[[ Quoted passage, beginning ]]

MUMBAI - "If this is not surveillance, what is?"

That was the question posed by one Indian journalist after police last week raided the news portal where he worked, seizing dozens of mobiles, laptops and hard disks, and interrogating reporters deemed hostile to the government.

"They extracted all the data from my phone - my WhatsApp messages, my contacts, my pictures," said Paranjoy Guha Thakurta, who consults for NewsClick, an independent website whose coverage has sometimes been critical of the government.

New Delhi police said they had questioned 46 suspects in an investigation into suspected money laundering by the news portal, which has rejected the allegations and said it has not been given the "exact particulars of the alleged offences".

Thakurta, 68, said he was interrogated for about 12 hours about his coverage of mass farm protests in 2021 and the government's handling of the COVID-19 pandemic, reporting that was often critical of Prime Minister Narendra Modi.

A spokesperson for Modi's nationalist Bharatiya Janata Party (BJP) said the raids were justified as foreign funding to media groups must be assessed.

Thakurta said journalists, interns - even graphic designers and activists with ties to NewsClick - were questioned at the police station for hours. Their devices were confiscated and examined; the founder and a senior officer were arrested.

[[ Quoted passage, end ]]
[[ Data section, beginning ]]

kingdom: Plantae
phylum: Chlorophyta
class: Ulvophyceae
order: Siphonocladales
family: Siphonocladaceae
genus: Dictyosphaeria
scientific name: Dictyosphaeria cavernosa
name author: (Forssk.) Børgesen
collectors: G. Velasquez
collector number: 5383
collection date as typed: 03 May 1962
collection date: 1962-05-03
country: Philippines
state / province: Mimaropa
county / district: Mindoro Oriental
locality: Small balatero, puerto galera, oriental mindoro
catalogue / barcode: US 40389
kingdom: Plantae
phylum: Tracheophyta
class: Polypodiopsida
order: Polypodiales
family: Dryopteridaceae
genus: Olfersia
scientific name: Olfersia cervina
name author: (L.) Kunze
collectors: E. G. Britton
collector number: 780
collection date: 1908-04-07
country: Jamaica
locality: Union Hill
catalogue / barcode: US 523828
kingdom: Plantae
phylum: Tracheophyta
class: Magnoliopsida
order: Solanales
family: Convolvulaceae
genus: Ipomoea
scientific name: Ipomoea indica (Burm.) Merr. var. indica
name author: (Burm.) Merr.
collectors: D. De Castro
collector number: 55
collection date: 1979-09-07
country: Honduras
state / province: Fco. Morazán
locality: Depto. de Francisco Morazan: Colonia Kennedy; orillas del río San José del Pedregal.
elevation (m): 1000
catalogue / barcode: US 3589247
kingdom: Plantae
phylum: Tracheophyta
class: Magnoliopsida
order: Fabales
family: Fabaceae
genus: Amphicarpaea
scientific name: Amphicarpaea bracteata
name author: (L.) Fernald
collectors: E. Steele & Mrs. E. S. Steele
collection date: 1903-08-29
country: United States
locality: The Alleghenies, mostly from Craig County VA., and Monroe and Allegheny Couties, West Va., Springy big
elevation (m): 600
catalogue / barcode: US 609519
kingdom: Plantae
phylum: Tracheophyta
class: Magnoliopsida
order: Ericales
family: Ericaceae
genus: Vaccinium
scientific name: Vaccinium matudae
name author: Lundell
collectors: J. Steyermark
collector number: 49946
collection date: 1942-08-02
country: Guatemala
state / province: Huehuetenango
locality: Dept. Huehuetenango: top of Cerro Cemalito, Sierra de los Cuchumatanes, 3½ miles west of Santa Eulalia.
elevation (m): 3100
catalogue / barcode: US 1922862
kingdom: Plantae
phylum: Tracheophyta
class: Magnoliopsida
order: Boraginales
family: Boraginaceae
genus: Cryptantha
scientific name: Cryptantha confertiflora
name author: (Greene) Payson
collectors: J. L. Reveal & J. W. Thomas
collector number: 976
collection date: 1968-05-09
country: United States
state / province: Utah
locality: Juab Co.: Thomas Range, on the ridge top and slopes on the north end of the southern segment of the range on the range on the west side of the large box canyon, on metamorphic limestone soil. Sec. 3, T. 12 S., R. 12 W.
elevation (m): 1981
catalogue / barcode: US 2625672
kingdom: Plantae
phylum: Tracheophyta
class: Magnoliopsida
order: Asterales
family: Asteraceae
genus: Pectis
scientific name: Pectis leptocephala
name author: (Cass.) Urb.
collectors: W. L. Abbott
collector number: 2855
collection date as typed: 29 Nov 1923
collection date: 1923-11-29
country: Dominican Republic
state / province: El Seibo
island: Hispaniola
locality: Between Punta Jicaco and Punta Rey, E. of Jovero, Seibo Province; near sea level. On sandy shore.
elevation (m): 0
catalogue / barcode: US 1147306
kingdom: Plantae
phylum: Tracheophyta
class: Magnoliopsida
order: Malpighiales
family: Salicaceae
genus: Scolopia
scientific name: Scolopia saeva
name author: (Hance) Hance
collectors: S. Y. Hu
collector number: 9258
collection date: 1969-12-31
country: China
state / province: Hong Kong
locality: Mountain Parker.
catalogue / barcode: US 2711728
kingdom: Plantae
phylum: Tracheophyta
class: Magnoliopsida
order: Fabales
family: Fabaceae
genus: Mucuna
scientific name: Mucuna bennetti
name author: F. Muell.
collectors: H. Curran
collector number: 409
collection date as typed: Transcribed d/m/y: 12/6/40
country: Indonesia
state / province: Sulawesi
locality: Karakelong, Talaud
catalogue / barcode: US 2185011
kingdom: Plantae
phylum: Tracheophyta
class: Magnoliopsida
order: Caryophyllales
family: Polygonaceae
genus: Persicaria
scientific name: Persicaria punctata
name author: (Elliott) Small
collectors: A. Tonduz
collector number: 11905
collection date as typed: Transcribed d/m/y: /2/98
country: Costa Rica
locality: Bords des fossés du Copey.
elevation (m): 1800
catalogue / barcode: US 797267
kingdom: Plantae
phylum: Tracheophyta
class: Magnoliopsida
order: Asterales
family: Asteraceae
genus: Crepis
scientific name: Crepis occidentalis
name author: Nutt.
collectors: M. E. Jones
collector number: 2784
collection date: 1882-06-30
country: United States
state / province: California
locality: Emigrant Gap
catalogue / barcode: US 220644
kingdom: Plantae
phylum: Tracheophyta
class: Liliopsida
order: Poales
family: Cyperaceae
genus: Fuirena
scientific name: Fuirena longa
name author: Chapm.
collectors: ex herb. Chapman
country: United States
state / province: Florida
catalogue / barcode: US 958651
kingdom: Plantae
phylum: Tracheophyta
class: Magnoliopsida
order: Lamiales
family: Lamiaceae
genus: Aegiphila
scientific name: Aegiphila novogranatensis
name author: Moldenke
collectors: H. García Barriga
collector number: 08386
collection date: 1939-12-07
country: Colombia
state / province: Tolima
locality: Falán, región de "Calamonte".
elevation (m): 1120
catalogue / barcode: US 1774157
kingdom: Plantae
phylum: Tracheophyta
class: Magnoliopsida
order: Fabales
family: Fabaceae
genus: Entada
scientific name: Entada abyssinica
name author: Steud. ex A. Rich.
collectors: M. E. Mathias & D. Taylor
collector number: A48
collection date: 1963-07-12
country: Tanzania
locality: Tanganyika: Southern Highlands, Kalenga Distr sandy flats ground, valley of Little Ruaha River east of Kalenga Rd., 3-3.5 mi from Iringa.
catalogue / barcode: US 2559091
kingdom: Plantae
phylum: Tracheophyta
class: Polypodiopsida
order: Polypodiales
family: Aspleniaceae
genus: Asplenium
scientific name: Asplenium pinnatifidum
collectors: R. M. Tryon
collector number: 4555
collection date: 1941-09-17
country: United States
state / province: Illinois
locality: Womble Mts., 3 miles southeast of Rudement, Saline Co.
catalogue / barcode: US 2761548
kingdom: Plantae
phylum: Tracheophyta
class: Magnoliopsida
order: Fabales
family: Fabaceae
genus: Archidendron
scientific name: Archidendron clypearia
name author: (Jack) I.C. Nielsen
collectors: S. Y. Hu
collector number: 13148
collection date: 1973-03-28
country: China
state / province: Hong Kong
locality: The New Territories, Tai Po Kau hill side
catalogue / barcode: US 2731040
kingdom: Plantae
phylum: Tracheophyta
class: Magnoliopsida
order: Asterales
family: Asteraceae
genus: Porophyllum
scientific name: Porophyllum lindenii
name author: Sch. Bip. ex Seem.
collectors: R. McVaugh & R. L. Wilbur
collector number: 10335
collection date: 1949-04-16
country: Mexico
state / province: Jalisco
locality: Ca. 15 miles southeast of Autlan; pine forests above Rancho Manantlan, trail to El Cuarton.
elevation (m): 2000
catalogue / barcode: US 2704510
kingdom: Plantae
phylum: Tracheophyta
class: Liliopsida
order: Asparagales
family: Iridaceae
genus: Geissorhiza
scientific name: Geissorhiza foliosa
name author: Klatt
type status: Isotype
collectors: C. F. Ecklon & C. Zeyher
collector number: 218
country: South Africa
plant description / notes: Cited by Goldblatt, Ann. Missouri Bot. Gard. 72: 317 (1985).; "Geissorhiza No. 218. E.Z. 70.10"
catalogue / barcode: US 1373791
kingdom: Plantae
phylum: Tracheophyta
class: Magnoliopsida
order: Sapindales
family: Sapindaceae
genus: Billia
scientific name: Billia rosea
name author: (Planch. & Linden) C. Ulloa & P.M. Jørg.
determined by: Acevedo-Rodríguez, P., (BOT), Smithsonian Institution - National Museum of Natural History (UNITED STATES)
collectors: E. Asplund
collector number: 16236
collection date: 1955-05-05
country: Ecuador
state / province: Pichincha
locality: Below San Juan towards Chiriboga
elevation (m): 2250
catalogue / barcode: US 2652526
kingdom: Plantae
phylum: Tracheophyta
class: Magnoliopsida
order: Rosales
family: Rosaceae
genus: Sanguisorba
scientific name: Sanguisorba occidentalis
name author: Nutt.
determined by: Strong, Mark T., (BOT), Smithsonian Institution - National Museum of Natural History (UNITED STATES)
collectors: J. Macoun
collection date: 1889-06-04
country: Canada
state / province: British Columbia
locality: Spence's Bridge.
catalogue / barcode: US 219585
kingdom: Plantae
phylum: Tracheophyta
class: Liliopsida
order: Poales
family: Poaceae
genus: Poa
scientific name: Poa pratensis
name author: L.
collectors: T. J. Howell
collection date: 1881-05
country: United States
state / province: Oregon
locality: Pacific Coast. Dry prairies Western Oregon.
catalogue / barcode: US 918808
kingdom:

[[ Data section, end ]]

Task instructions:
Can you reproduce, word for word, the part of the article on the NewsClick police raids that opens with the words containing "That was the" and closes with "of the government."?

Answer to this exercise:
That was the question posed by one Indian journalist after police last week raided the news portal where he worked, seizing dozens of mobiles, laptops and hard disks, and interrogating reporters deemed hostile to the government.

"They extracted all the data from my phone - my WhatsApp messages, my contacts, my pictures," said Paranjoy Guha Thakurta, who consults for NewsClick, an independent website whose coverage has sometimes been critical of the government.